Number of six-figure salaries at the CBC more than doubled under Trudeau

By Clayton DeMaine

The number of CBC staff who take home a six-figure salary has more than doubled since Prime Minister Justin Trudeau took office.

According to the Canadian Taxpayers Federation, which obtained records through an access-to-information request, 1,450 CBC staff took home more than $100,000 in base salary in 2023.

Those with six-figure salaries cost taxpayers more than $181 million last year, with an average of $125,000 for each six-figure employee.

According to CTF, from separate records obtained through access-to-information requests, the CBC gave $11.5 million in pay raises last year to 87% of its workforce.

According to the report, the CBC has accumulated more than $132 million in bonuses since 2015 and over $97 million in raises in that time, amounting to $229 million in bonuses and raises since Trudeau took office.


“The CBC will take more than $1.4 billion from taxpayers in 2024-25,” the report said. “That’s enough money to pay the annual grocery bill for roughly 86,000 Canadian families of four.”


Franco Terrazzano, CTF’s federal director, thinks that its time to derail the “CBC gravy train.”

“The CBC’s taxpayer-funded bonuses and six-figure salaries have exploded under the Trudeau government,” Terrazzano told True North. “It’s easy to understand why Canadians may not trust the CBC to hold a government accountable when that government is giving the CBC more than $1 billion every year.”

Eric Wright, a media representative for the CBC, told True North that the salaries reflect the rates that are seen across the media sector.

“For non-unionized employees, CBC/Radio-Canada engages outside monitoring to ensure that its salary levels remain in the middle range of what is available in the media sector. For unionized employees, collective agreements are negotiated and reflect guidance from the Federal Treasury Board on salary increases,” he said in an email.

He said its approach ensures that workers receive compensation commensurate with the middle range of what comparable Canadian companies offer from the entertainment, publishing and telecom industries.

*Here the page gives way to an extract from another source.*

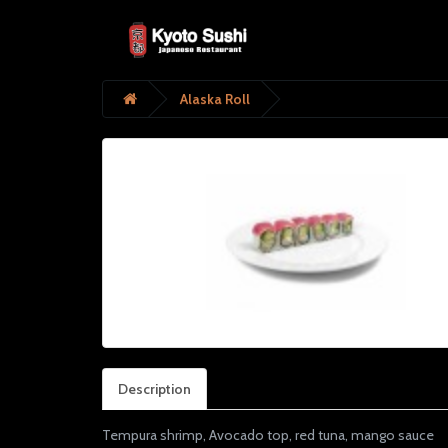
Alaska Roll
Description
Tempura shrimp, Avocado top, red tuna, mango sauce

“The reality is that CBC/Radio-Canada competes for talent with a competitive private sector while also operating as a federal Crown corporation. The Corporation needs to ensure that it can attract, recruit and retain talented people who create programming for Canadians,” Wright said.

When asked how the CBC can remain impartial while receiving an increase in funds under the Liberal government while the official opposition campaigns to decrease its funding, Wright said the majority of Canadians believe the CBC to be a reliable news source.

He noted that the CBC and Radio-Canada keep themselves in check using their journalistic standards and practices. He pointed to a blog post earlier in the year in which the organization stated that it doesn’t negotiate or discuss news coverage with the government. 

A recent poll commissioned by True North and conducted by One Persuasion found that 55% of Canadians either moderately or strongly agree that news media companies dependent on taxpayer funding are incapable of impartially reporting on the government.


Terrazzano thinks that an incentive exists for the CBC to hold a bias towards a party that increases funding and against one who threatens to take it away, which is enough for many Canadians to distrust the state broadcaster.
“Even the perception of bias can ruin the media’s credibility with the public,” Terrazzano said. “Poilievre has rightly promised to defund the CBC and end the bonuses for failing government authorities, including the CBC. Taxpayers expect Poilievre to keep those promises if he becomes prime minister.”